- **PROBLEM REQUIREMENTS**
Supply the number of lines in the listing below in which the word "Vacu" occurs, and nothing else.

---- DATA RECORDS

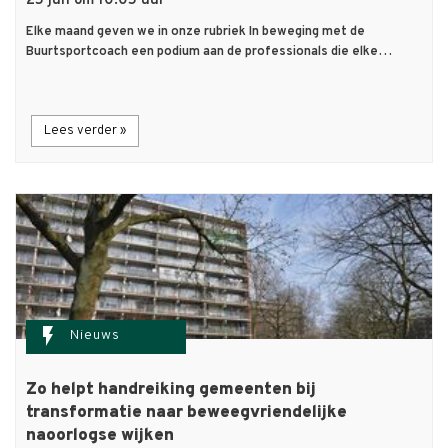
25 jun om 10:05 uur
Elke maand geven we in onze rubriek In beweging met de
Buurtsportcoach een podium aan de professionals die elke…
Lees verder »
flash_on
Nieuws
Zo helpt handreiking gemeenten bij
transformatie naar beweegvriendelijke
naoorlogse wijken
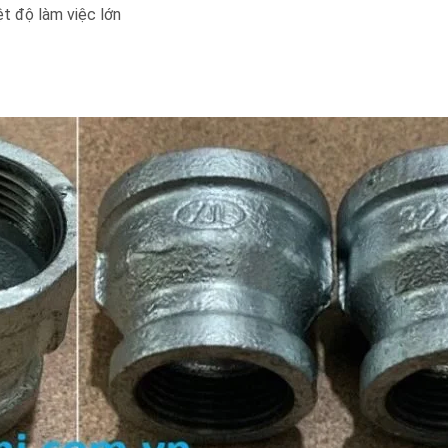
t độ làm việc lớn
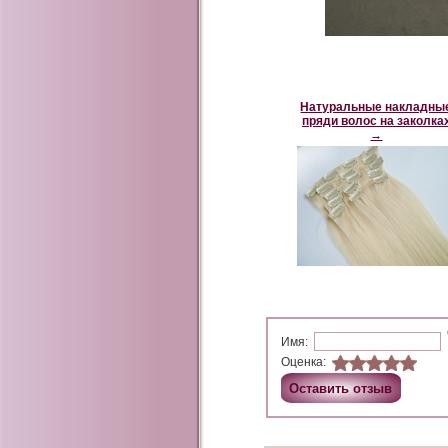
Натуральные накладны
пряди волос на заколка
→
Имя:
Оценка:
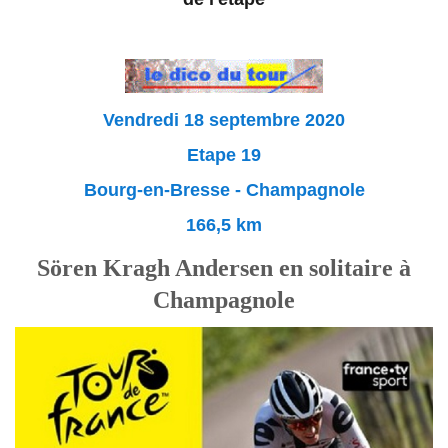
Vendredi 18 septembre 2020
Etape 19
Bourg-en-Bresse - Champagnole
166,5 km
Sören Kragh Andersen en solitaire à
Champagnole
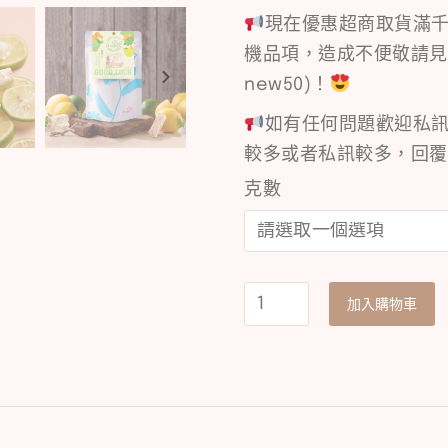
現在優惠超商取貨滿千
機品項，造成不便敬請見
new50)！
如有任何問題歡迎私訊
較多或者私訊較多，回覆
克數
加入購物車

--------
---- DATA RECORDS

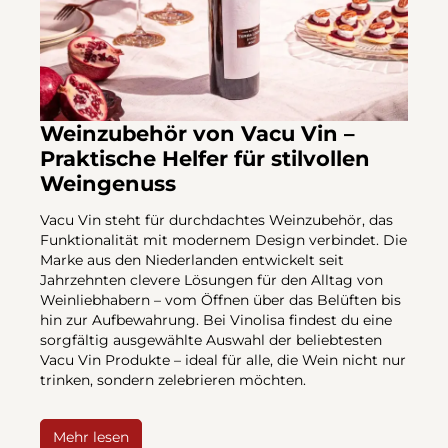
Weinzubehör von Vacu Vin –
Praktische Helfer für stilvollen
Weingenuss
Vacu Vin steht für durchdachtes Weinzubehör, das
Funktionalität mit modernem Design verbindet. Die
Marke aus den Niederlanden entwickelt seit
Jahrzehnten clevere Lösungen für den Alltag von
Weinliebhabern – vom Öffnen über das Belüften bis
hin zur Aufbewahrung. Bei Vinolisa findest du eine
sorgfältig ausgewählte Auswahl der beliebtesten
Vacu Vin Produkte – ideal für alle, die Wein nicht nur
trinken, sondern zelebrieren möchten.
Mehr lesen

--------

- **TASK RESPONSE**
3